Dive Brief:
- Dollar Tree announced plans to build a distribution center in Marietta, Oklahoma, nearly a year after a tornado destroyed a previous structure.
- The discount retailer expects the 1-million-square-foot facility to be operational by spring 2027, per an April 24 press release. The center will store and sort items to be delivered to 700 Dollar Tree stores in the West and Southwest.
- “This region and the Marietta community are critically important in our supply chain network and will be essential to our future growth,” said Mike Kindy, former EVP and chief supply chain officer of Dollar Tree, in the release.
Dive Insight:
Dollar Tree’s Marietta distribution center was leveled last April when a series of 22 tornadoes ripped through western and central Oklahoma, killing at least four people.
In response, the discount retailer “pivoted its network to deliver product to the approximately 600 Marietta-serviced Dollar Tree stores,” the company said in a release at the time.
However, the retailer continues to feel the impacts of losing the Marietta facility. In fiscal 2024, Dollar Tree incurred $124 million in losses related to damaged inventory, property and equipment. And prior to last week’s reopening announcement, CEO Michael Creedon said on a March 26 earnings call, “we will continue incurring additional stem mile and other related costs until a replacement is up and running.”
Dollar Tree has also faced distribution center capacity pressure elsewhere in its network, according to its most recent annual report published in March. Such pressure can negatively impact product availability, per the report.
To help alleviate the strain, the company said it plans to convert a Family Dollar distribution center in Odessa, Texas, into a Dollar Tree facility in the second quarter of fiscal 2025. The conversion will occur as Dollar Tree finalizes the sale of Family Dollar to private equity firms Brigade Capital Management and Macellum Capital Management during the quarter.
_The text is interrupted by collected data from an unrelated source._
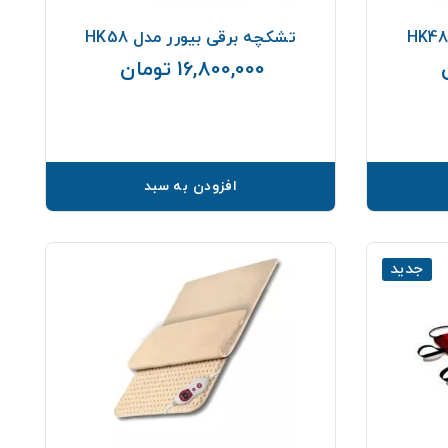
تشکچه برقی بیورر مدل HK58
16,800,000 تومان
قیمت
قیمت
افزودن به سبد
جدید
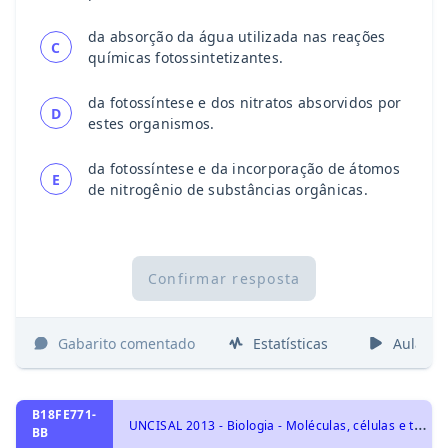
da absorção da água utilizada nas reações
C
químicas fotossintetizantes.
da fotossíntese e dos nitratos absorvidos por
D
estes organismos.
da fotossíntese e da incorporação de átomos
E
de nitrogênio de substâncias orgânicas.
Confirmar resposta
Gabarito comentado
Estatísticas
Aulas
B18FE771-
U
NCISAL 2013 - Biologia - Moléculas, células e tecidos
BB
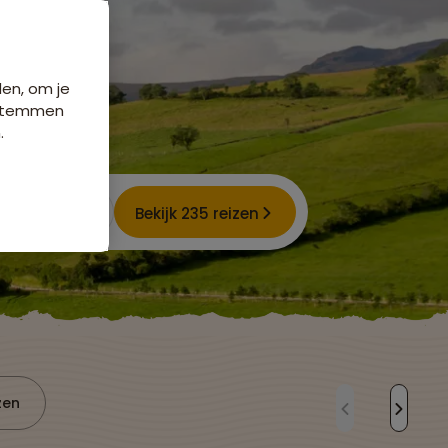
den, om je
e stemmen
.
Bekijk 235 reizen
zen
The Marietta facility and the to-be converted Odessa site will add to Dollar Tree’s current fleet of 15 distribution centers in the U.S., which will now be overseen by newly named Chief Supply Chain Officer Roxanne Weng. The former Walgreens chief supply chain officer took over the role this week from Kindy, who will retire.
In addition to growing its footprint and improving in-stock reliability, the retailer is also investing in upgrades to its current distribution centers to further optimize its network, aiming for all sites to be climate-controlled within the first six months of fiscal 2025, per the annual report.
Dollar Tree plans to implement similar climate-control capabilities as well as “a high level of mechanization, including high speed sortation” within its new Marietta facility when it opens.